14.   In the Dispute Notice filed at the outset of this dispute, the applicant broke down their $4,234 claim as follows (though the figures below add up to $4,534):

a.    $700 in “gas money”, with $400 “for the first move” and $300 “for the second”. I infer the “first” and “second” moves refer to their moving into and then out of Mrs. Hattie’s home.

b.    $184 for filing a change of address twice ($92 each time).

c.    $2,000 for the “cost of movers”.

d.    $1,250 for 2 months’ rent.

e.    $400 for their “fixing parking”, which refers to their laying gravel at the curb, which Mrs. Hattie says the applicant chose to do for his own benefit.

15.   In the applicant’s later submissions, they say they paid $950 in gas for their own and their movers’ vehicles and $700 in cash for the movers’ labour. The applicant says they spent 8 hours moving, at an “estimate rate of $50”, which I infer refers to a $400 claim for their own time spent moving. The applicant says they spent $380 for gravel material and $400 of their own time at the same $50 hourly rate. They say they paid the $1,250 for “first and last month” rent plus the $180 for January. Leaving out the $180 for January rent, these figures add up to $4,080. There is no explanation for the inconsistency with the Dispute Notice breakdown.

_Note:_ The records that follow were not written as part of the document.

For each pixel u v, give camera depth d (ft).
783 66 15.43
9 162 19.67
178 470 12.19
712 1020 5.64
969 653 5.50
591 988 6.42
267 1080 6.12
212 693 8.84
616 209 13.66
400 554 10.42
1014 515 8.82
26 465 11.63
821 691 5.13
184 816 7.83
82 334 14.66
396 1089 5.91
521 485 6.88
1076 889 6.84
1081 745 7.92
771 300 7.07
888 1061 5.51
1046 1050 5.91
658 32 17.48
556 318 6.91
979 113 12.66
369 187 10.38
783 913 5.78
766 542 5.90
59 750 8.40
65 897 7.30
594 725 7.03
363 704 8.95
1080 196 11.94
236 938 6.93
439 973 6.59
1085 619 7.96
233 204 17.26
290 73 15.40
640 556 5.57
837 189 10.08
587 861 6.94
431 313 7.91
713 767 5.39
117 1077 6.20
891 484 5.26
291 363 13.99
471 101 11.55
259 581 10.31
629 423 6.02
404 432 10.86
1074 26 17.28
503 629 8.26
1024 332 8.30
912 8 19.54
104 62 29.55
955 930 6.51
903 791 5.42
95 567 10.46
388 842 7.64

16.   In the applicant’s submitted evidence, they only provided a typed breakdown, which again differs slightly from the above, and totals $4,880. Yet, as noted above in this dispute the applicant only claimed $4,234. Again, there is no explanation for the discrepancy. The applicant provided no supporting documentation, such as receipts for gas or postal address changes, statements from movers, or anything to support the claimed damages. There is no explanation for the significant “gas money” expense claim, and I find it does not have the ring of truth.

17.   Further, the undisputed evidence is that the applicant lived in the property until they chose to move out on March 14, 2021. Mrs. Hattie had on February 22 given them until the end of March 2021 to move out, which was more than 30 days’ notice. Further, Mrs. Hattie’s undisputed evidence is that she refunded the applicant half a month’s rent for March 2021 (less $100 I address below). I find no basis to refund any of the paid rent for January to March 2021. I find 30 days’ notice reasonable in the circumstances and I find no basis to refund rent for days when the applicant lived on the property.

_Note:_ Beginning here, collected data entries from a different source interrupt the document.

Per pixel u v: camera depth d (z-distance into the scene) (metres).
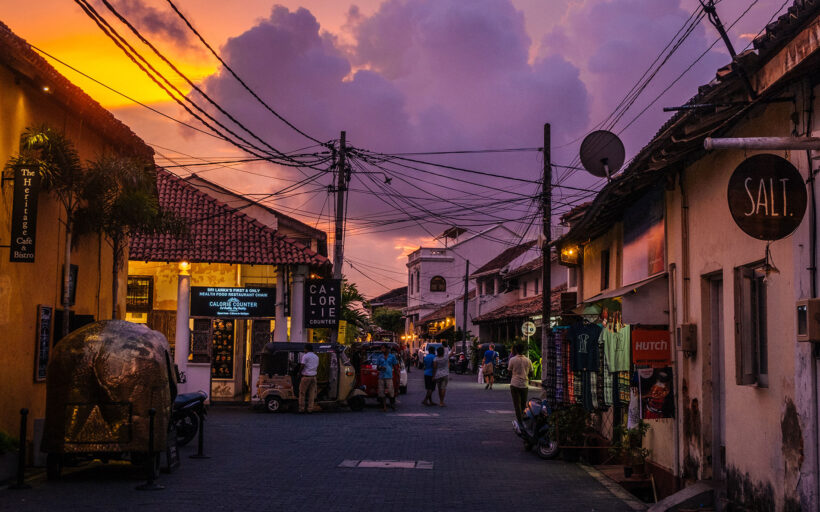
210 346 24.89
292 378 23.00
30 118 11.98
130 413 10.44
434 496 10.05
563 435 13.65
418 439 16.39
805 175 6.86
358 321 44.25
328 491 10.20
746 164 6.56
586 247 18.50
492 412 23.20
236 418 20.80
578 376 12.94
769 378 7.59
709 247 9.42
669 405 10.62
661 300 11.16
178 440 14.63
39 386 12.30
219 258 24.31
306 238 33.06
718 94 7.52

18.   Next, the applicant admits Mrs. Hattie’s family members assisted with the applicant’s move-out and the applicant does not dispute the labour involved in their doing so. I find it reasonable in the circumstances that Mrs. Hattie deducted $100 for that assistance, which the applicant did not directly address. I also say this because I find Mrs. Hattie would have been entitled to keep all of March’s rent since it was the applicant’s choice to leave earlier in mid-March.

19.   It is also undisputed that it was the applicant’s idea to lay gravel for his own benefit, though I acknowledge the applicant describes this as repairing the driveway. I find no basis to require Mrs. Hattie to compensate the applicant for that work. The contemporaneous text message in evidence between Mrs. Hattie and her landlord show that her (and the landlord’s) expectation was that the applicant would pay to lay the gravel because they wanted to put it down to make it less muddy.

20.   So, given all the above, I find the applicant has failed to prove any damages and I dismiss their claim on that basis alone.

21.   I note that in one of the applicant’s text messages to Mrs. Hattie after they moved out, the applicant referred to being disabled, which I find supports Mrs. Hattie’s understanding that the dog was a guide dog. However, even if the applicant had not told Mrs. Hattie their dog was a guide dog, I find Mrs. Hattie gave the applicant reasonable notice to end the tenancy. So, regardless of the dog issue, I find Mrs. Hattie did not wrongfully evict the applicant.

22.   Under section 49 of the CRTA and the CRT’s rules, a successful party is generally entitled to reimbursement of their CRT fees and reasonable dispute-related expenses. Neither party paid CRT fees nor claimed dispute-related expenses, so I make no order about them.

ORDER

23.   I dismiss the applicant’s claims and this dispute.